BEGIN
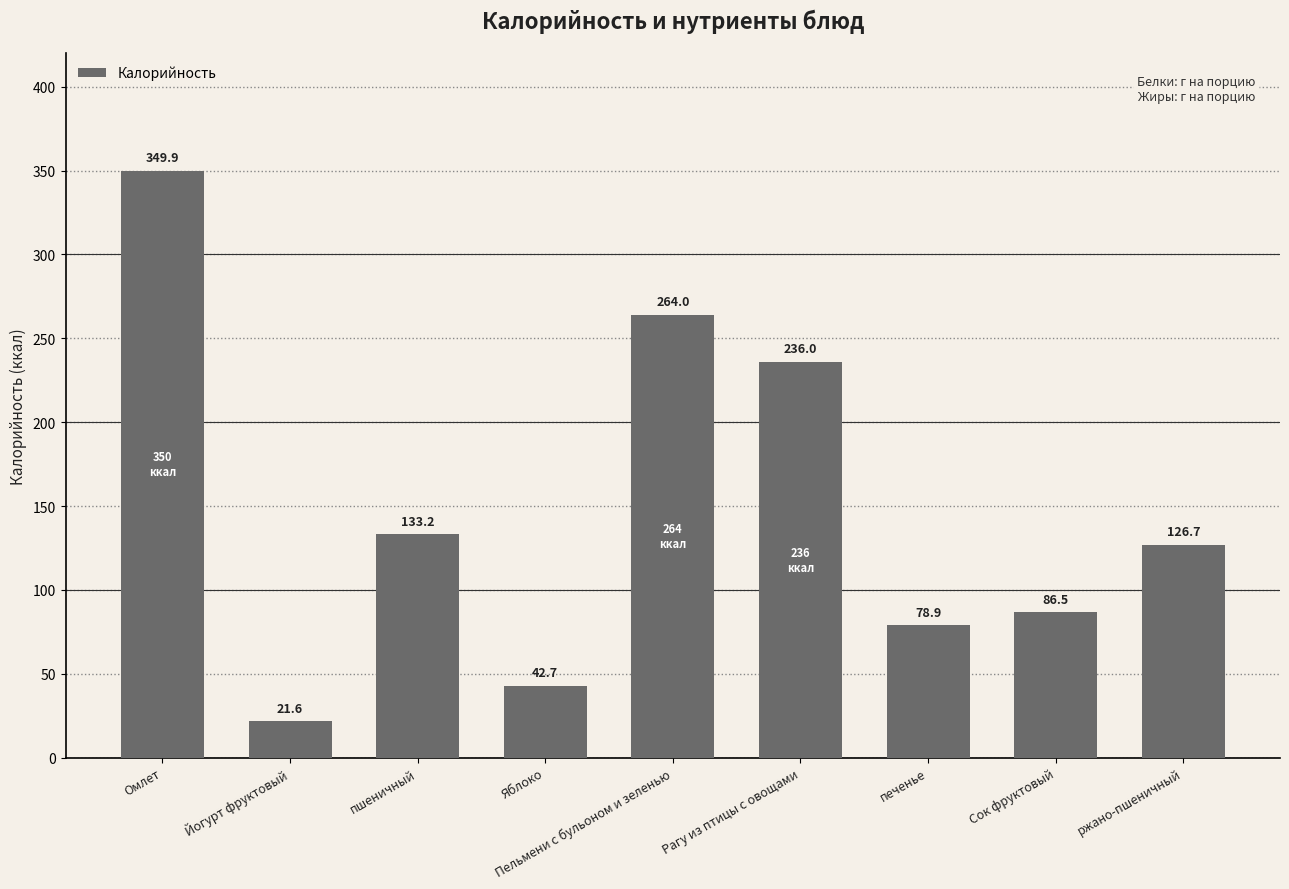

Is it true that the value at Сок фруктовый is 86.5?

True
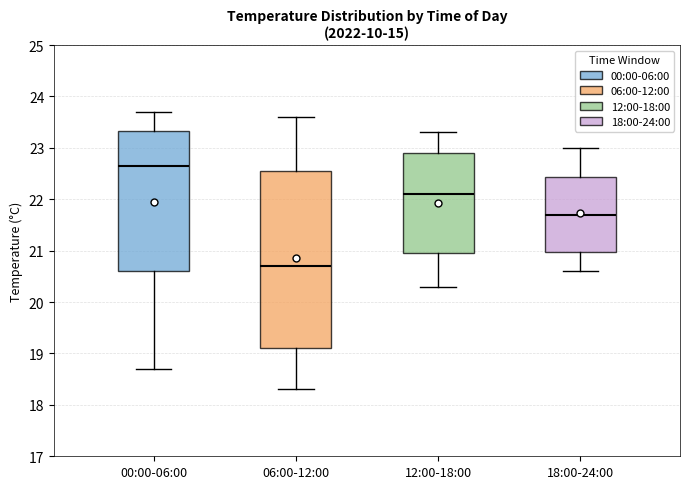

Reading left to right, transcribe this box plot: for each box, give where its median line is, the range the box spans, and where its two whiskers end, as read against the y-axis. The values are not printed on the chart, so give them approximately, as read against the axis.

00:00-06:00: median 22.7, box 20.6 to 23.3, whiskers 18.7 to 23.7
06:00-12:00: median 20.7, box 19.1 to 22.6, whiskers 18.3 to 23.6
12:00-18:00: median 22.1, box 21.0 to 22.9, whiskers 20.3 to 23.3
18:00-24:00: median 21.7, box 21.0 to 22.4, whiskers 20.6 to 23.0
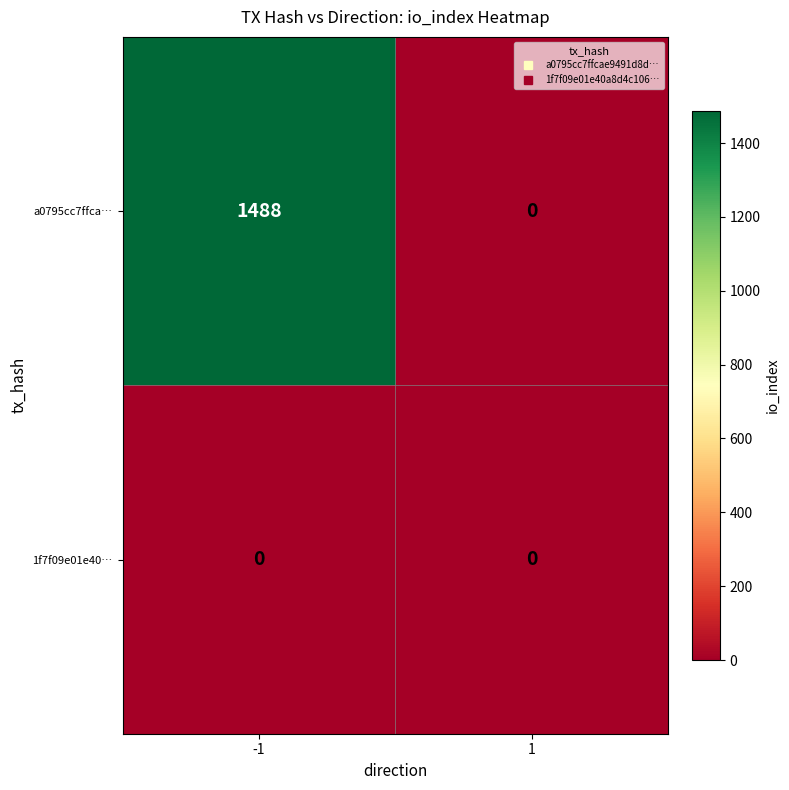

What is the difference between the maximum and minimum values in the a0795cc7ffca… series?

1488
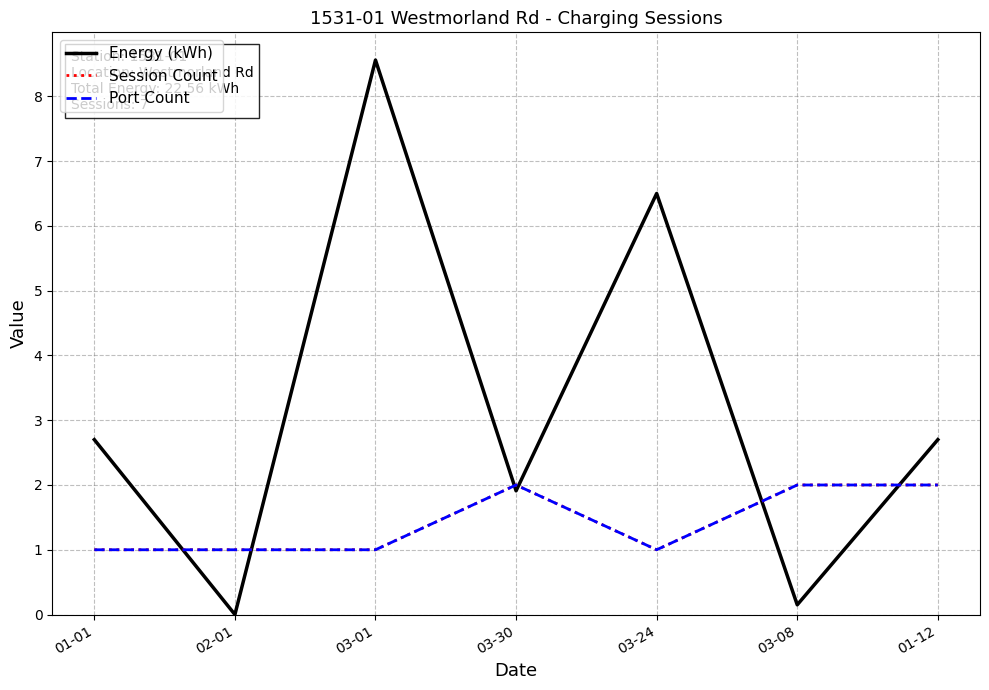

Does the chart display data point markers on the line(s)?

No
END
BEGIN
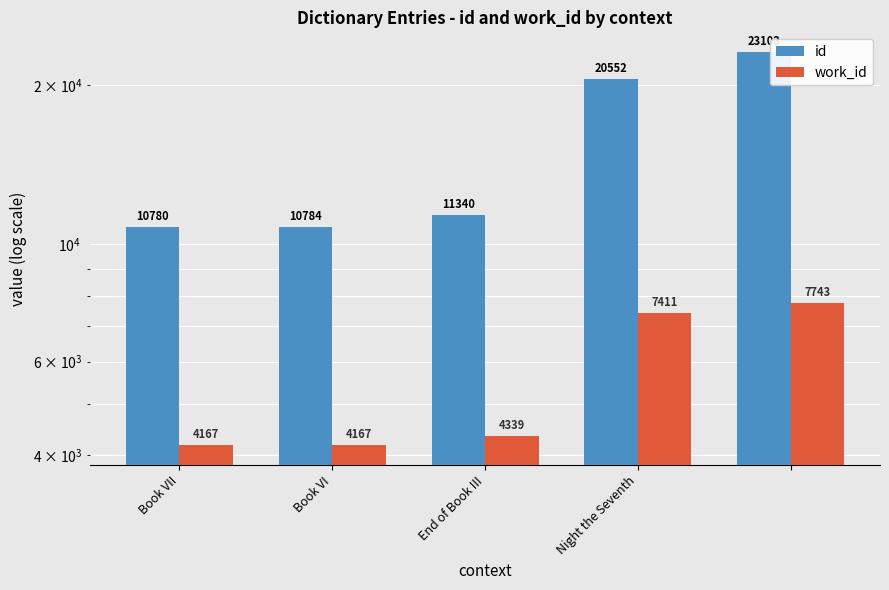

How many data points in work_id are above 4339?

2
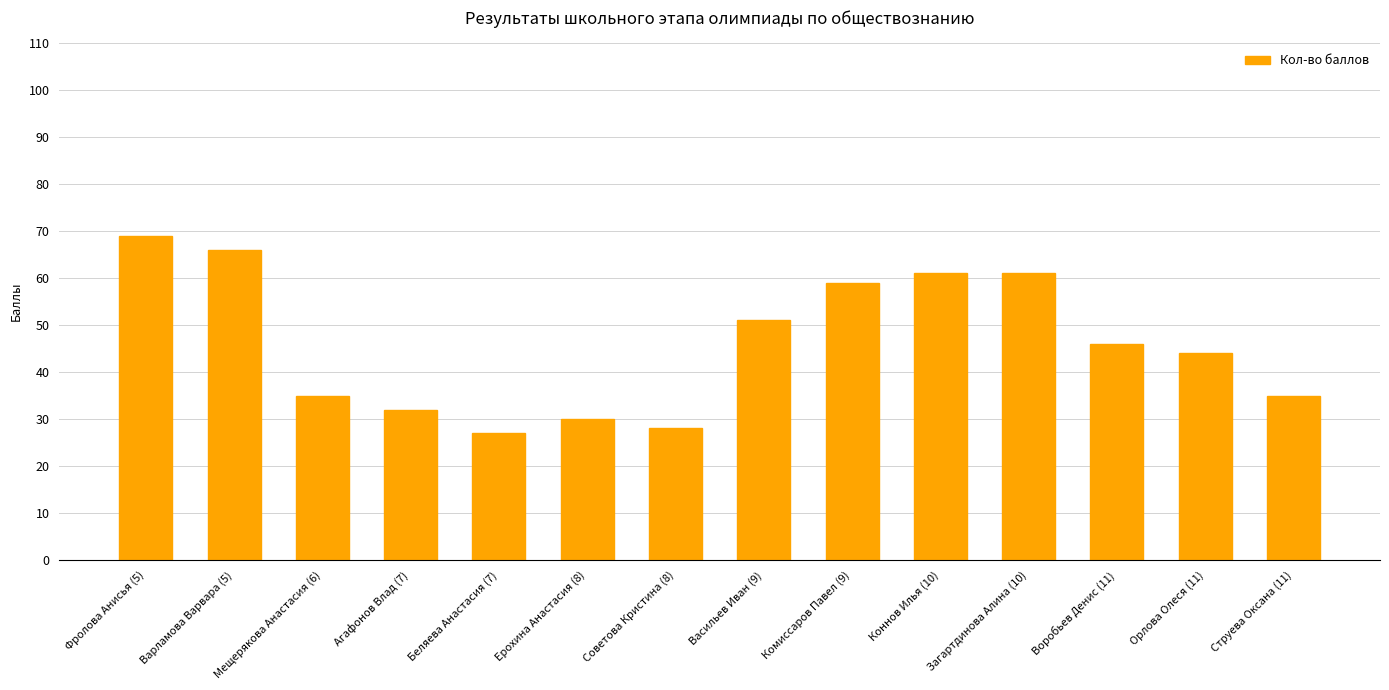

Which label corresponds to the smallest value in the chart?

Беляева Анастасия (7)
END
• **YOUR OBJECTIVE**
Could you copy the entries above word for word, from the line with "How many data" to the line with "Беляева Анастасия (7)", including both of those lines? Leave out the pictures.

• **YOUR RESPONSE**
How many data points in work_id are above 4339?

2

Which label corresponds to the smallest value in the chart?

Беляева Анастасия (7)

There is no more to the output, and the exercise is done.